What you have to do:
Copy word for word, please, the lines of the entries below running from the one containing "Certification of the voters' roll" to the one containing "Notice of route of mobile voting stations", both ends included.
---------- Source data ----------
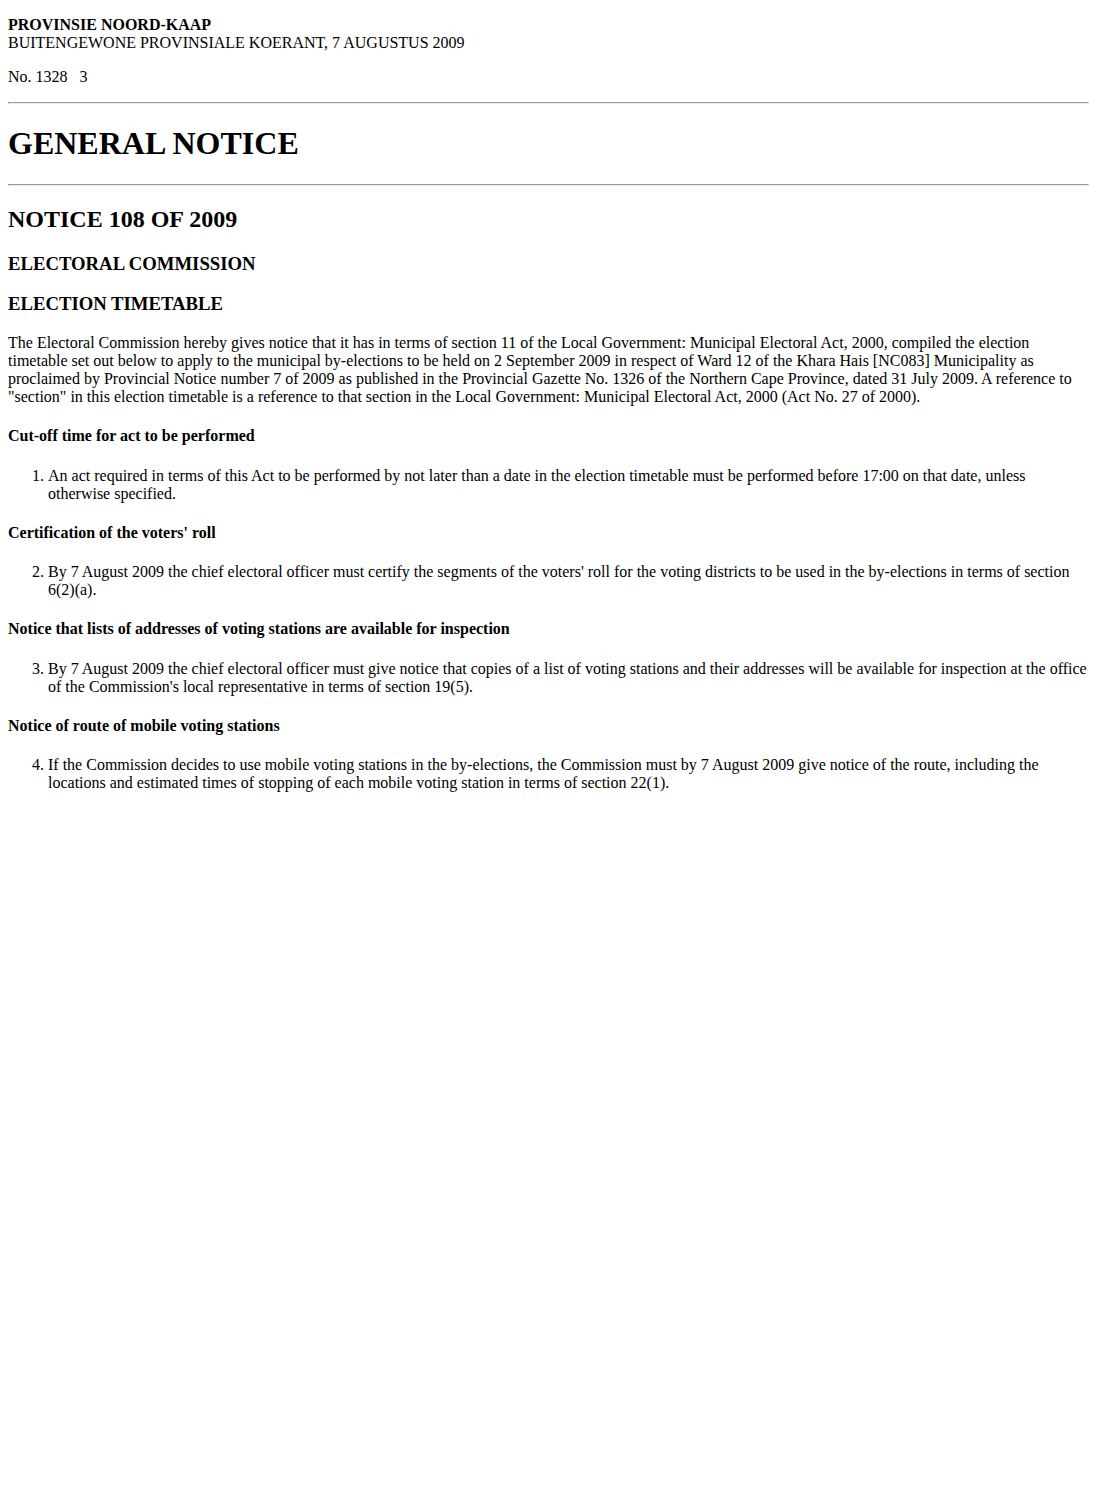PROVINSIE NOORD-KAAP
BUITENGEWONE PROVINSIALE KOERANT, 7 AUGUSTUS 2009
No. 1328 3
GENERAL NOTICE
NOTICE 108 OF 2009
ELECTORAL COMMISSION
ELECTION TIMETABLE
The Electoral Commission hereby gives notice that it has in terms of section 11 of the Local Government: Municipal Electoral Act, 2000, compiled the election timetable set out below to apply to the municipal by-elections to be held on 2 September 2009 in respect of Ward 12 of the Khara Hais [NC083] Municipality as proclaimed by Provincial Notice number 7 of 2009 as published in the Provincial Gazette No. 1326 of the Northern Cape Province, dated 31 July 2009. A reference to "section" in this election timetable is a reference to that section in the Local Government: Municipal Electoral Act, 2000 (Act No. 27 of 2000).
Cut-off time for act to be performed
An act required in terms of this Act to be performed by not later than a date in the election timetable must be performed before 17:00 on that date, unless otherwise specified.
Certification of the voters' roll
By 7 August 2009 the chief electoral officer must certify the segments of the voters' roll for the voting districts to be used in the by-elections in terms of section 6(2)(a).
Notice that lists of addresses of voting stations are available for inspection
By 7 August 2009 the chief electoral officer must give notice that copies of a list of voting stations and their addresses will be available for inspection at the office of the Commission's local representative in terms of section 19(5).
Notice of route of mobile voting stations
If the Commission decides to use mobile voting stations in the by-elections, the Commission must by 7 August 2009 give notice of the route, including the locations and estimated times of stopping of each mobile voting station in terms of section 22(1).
----------
Expected answer:
Certification of the voters' roll
By 7 August 2009 the chief electoral officer must certify the segments of the voters' roll for the voting districts to be used in the by-elections in terms of section 6(2)(a).
Notice that lists of addresses of voting stations are available for inspection
By 7 August 2009 the chief electoral officer must give notice that copies of a list of voting stations and their addresses will be available for inspection at the office of the Commission's local representative in terms of section 19(5).
Notice of route of mobile voting stations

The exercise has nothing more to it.